Yes, that's how I'd go about it: invert and sum. The author does indeed start there, but then applies a precise analysis of the spectral differences by programmatically comparing each FFT bin individually. It would not, however, be necessary to go to such lengths if you just wanted to do some experiments for yourself.
What would surprise me is if that "ghost" information turned out to be musically significant. I wouldn't expect it to be. But it might be a fun experiment to try.
People tend to freak out when they hear what's been excised by MP3 encoding. Lots of high-frequency information and transients are given up. Your first reaction is "that stuff doesn't
sound insignificant!". But in theory, it's all information that your ears would have naturally filtered out anyway, so nothing of importance is lost.

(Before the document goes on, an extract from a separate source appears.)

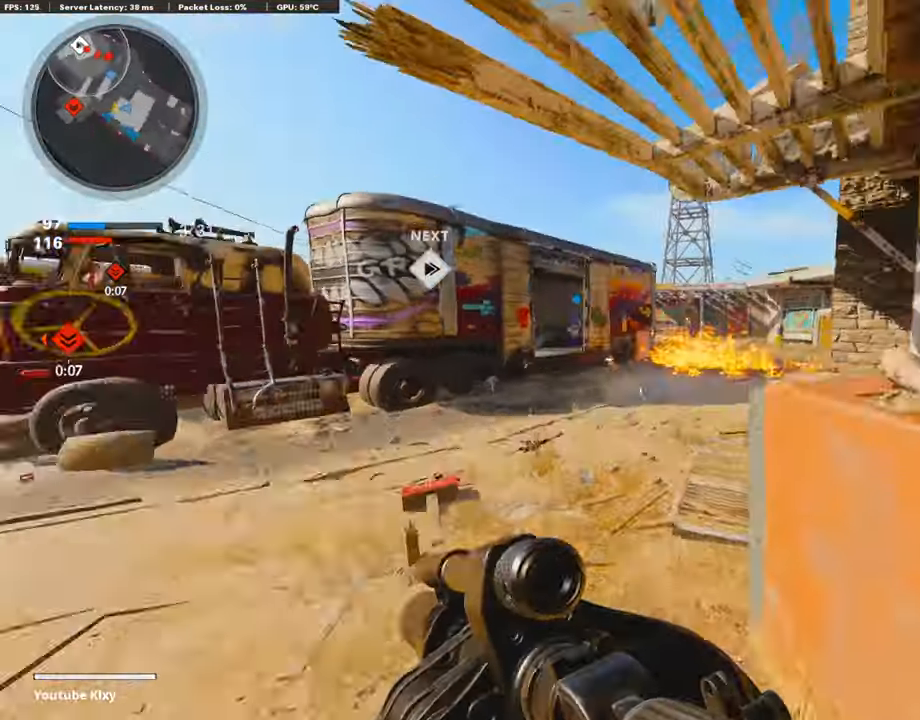
{"buttons": [], "left_stick": "down-left", "right_stick": "center", "events": [[34, "right_stick", "center"], [51, "CROSS", "up"], [169, "left_stick", "down-left"], [236, "right_stick", "right"], [338, "right_stick", "center"]]}
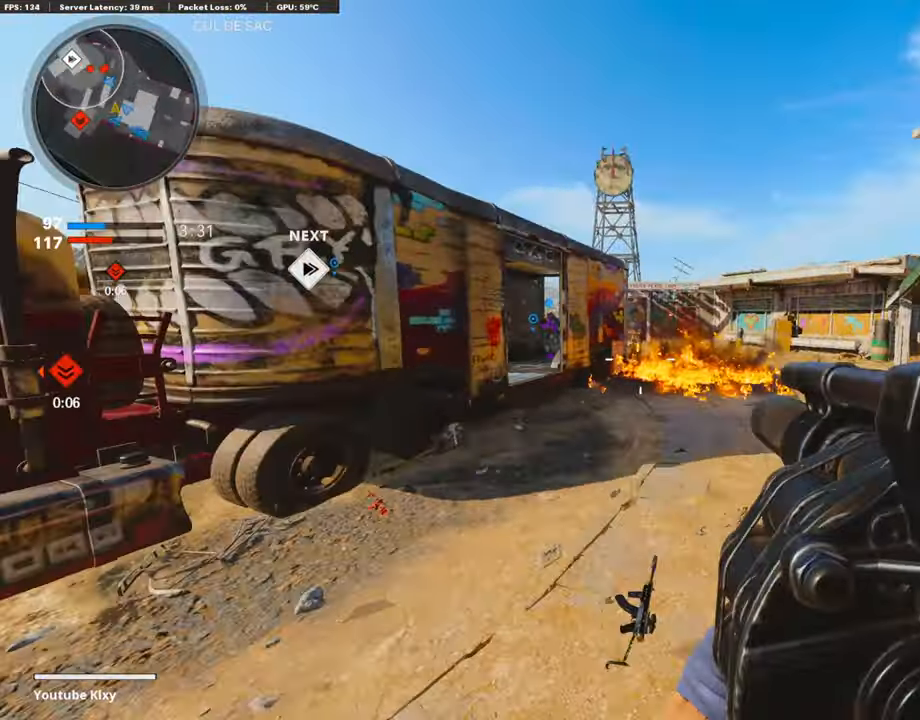
{"buttons": ["L3"], "left_stick": "up-left", "right_stick": "center", "events": [[84, "right_stick", "left"], [186, "left_stick", "up-left"], [203, "L3", "down"], [338, "right_stick", "center"]]}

The problem with theory versus practice is that between what's clearly audible and what's clearly inaudible lies a large grey area where an element may or may not be audible depending on many factors.
Pick up a book on perceptual encoding and look at the standard graph given for the temporal-masking "shadow". That graph was arrived at by averaging the results of subjective listening tests by many people. Chances are, it doesn't match your own shadow exactly, just as you probably don't match the average height, weight, eye color, tolerance to cold weather or hot peppers.
The encoder has to assume that your perception is
close enough to the average. It also has to ignore some variables in the name of efficiency. It cannot know with certainty that an element is definitely audible or inaudible to any specific listener.
Anyhow, that's all academic because for me, 192 kb/s or higher sounds OK, and - for me - 320 kb/s is indistinguishable from the original wave file. The author actually had to jump through some hoops to get any usable information from his "ghost" data.